Huaxi MR Research Center (HMRRC), Department of Radiology, West China Hospital of Sichuan University, Chengdu, China.
Schizophr Bull. 2020 Jan 4;46(1):17-26. doi: 10.1093/schbul/sby189.
Despite the high level of interest in the use of machine learning (ML) and neuroimaging to detect psychosis at the individual level, the reliability of the findings is unclear due to potential methodological issues that may have inflated the existing literature.
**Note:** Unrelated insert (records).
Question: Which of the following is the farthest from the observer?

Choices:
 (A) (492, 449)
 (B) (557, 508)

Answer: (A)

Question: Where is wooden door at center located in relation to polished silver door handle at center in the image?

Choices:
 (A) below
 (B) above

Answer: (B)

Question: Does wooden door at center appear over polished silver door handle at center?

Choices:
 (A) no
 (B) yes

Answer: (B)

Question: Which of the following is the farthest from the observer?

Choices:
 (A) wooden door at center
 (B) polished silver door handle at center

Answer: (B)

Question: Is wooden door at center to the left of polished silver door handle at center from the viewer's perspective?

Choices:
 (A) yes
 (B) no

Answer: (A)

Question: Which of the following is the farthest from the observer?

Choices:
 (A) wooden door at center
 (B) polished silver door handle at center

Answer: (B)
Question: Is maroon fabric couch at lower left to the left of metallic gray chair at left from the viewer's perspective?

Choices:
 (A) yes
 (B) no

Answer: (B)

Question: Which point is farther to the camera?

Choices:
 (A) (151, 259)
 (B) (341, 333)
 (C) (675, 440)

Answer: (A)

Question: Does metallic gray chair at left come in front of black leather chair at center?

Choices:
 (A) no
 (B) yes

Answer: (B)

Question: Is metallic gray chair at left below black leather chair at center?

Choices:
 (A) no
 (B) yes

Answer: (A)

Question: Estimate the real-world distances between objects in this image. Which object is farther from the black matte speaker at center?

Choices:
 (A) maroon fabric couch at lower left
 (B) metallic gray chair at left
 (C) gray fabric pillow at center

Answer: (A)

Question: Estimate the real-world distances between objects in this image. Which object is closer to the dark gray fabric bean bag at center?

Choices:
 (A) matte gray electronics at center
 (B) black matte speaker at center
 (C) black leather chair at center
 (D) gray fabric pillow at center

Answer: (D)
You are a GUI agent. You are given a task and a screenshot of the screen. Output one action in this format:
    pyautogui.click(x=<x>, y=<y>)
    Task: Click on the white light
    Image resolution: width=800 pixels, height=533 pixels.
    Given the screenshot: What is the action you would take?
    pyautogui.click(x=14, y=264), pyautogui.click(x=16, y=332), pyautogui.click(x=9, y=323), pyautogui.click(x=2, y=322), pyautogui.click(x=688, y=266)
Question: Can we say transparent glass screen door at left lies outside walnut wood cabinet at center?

This study aimed to elucidate the extent to which the application of ML to neuroanatomical data allows detection of first episode psychosis (FEP), while putting in place methodological precautions to avoid overoptimistic results. We tested both traditional ML and an emerging approach known as deep learning (DL) using 3 feature sets of interest: (1) surface-based regional volumes and cortical thickness, (2) voxel-based gray matter volume (GMV) and (3) voxel-based cortical thickness (VBCT). To assess the reliability of the findings, we repeated all analyses in 5 independent datasets, totaling 956 participants (514 FEP and 444 within-site matched controls). The performance was assessed via nested cross-validation (CV) and cross-site CV. Accuracies ranged from 50% to 70% for surfaced-based features; from 50% to 63% for GMV; and from 51% to 68% for VBCT. The best accuracies (70%) were achieved when DL was applied to surface-based features; however, these models generalized poorly to other sites. Findings from this study suggest that, when methodological precautions are adopted to avoid overoptimistic results, detection of individuals in the early stages of psychosis is more challenging than originally thought. In light of this, we argue that the current evidence for the diagnostic value of ML and structural neuroimaging should be reconsidered toward a more cautious interpretation.
尽管人们对使用机器学习 (ML) 和神经影像学来检测个体水平的精神病非常感兴趣,但由于可能存在夸大现有文献的潜在方法问题,因此发现的可靠性尚不清楚。本研究旨在阐明将 ML 应用于神经解剖数据在多大程度上可以检测首发精神病 (FEP),同时采取方法学预防措施以避免过于乐观的结果。我们使用 3 种感兴趣的特征集:(1)基于表面的区域体积和皮质厚度,(2)体素基于的灰质体积 (GMV) 和(3)体素基于的皮质厚度 (VBCT),测试了传统 ML 和一种新兴方法,即深度学习 (DL)。为了评估研究结果的可靠性,我们在 5 个独立数据集(总计 956 名参与者,514 名 FEP 和 444 名同一站点匹配的对照组)中重复了所有分析。通过嵌套交叉验证 (CV) 和跨站点 CV 来评估性能。基于表面的特征的准确率从 50%到 70%不等;GMV 的准确率从 50%到 63%不等;VBCT 的准确率从 51%到 68%不等。当将 DL 应用于基于表面的特征时,可实现最佳准确率(70%);但是,这些模型在其他站点的泛化能力较差。本研究的结果表明,当采用方法学预防措施避免过于乐观的结果时,检测精神病早期个体比最初想象的更具挑战性。有鉴于此,我们认为应该重新考虑当前关于 ML 和结构神经影像学诊断价值的证据,以进行更谨慎的解释。